To introduce a solution to the challenges mentioned earlier, Allen Institute for Artificial Intelligence (AI2), in its most recent effort, developed ACCoRD, an end-to-end system that takes on the unusual task of creating sets of descriptions of scientific concepts. Instead of concentrating on a single “best” description-generating paradigm, their approach makes use of the numerous ways a concept is referenced across the scientific literature to develop unique and varied descriptions. This new task is termed Description Set Generation (DSG). The team also made available the ACCoRD corpus, an expert-annotated resource, to aid in research on this and related topics. This corpus includes over 1,275 labeled contexts and 1,787 hand-authored concept descriptions. Their work also gained recognition in the System Demonstration track of the esteemed EMNLP 2022 conference.

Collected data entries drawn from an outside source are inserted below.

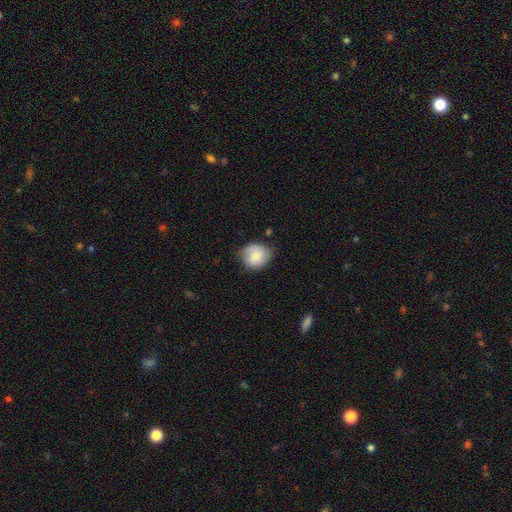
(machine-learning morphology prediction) This appears to be a smooth galaxy with no disk features (61%) that is round (74%). Merging: none (72%).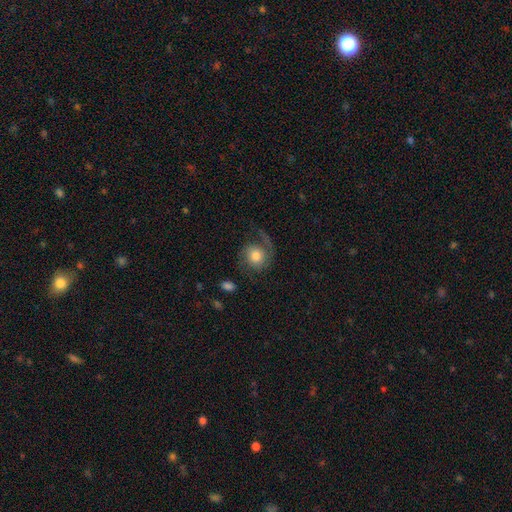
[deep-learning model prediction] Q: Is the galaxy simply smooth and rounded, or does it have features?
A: featured or disk — 57%.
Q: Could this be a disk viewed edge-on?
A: no — 98%.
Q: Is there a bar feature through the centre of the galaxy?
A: no — 77%.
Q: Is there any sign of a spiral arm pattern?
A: yes — 91%.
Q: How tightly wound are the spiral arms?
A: loose — 42%.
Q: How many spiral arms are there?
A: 2 — 52%.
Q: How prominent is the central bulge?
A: moderate — 53%.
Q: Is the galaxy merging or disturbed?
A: none — 56%.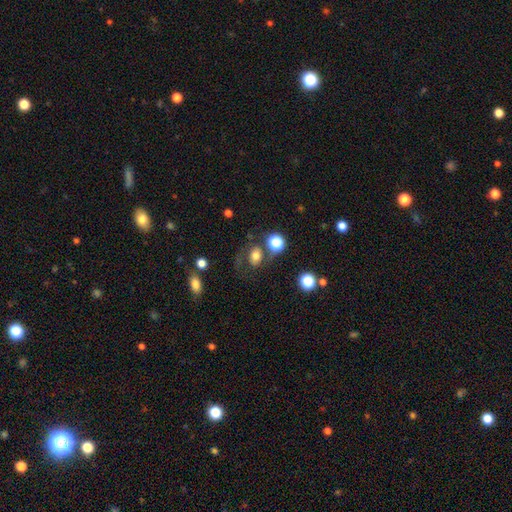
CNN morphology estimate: Overall: smooth (64%). How rounded: in between (53%; round 45%). Merging: none (57%).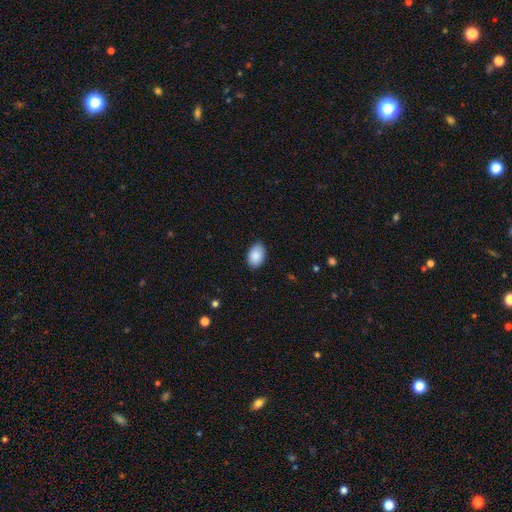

The ACCoRD approach creates diverse descriptions of target concepts in terms of distinct relation types and reference concepts by utilizing the fact that a concept is expressed in various ways throughout scientific literature. This is accomplished through a three-stage process. The first phase involves utilizing SciBERT, a pre-trained language model for scientific writing, to extract context phrases from texts that define a particular scientific concept. The ACCoRD corpus is then used to refine this model further. This extraction process concentrates on circumstances that explain a target concept in terms of a reference concept.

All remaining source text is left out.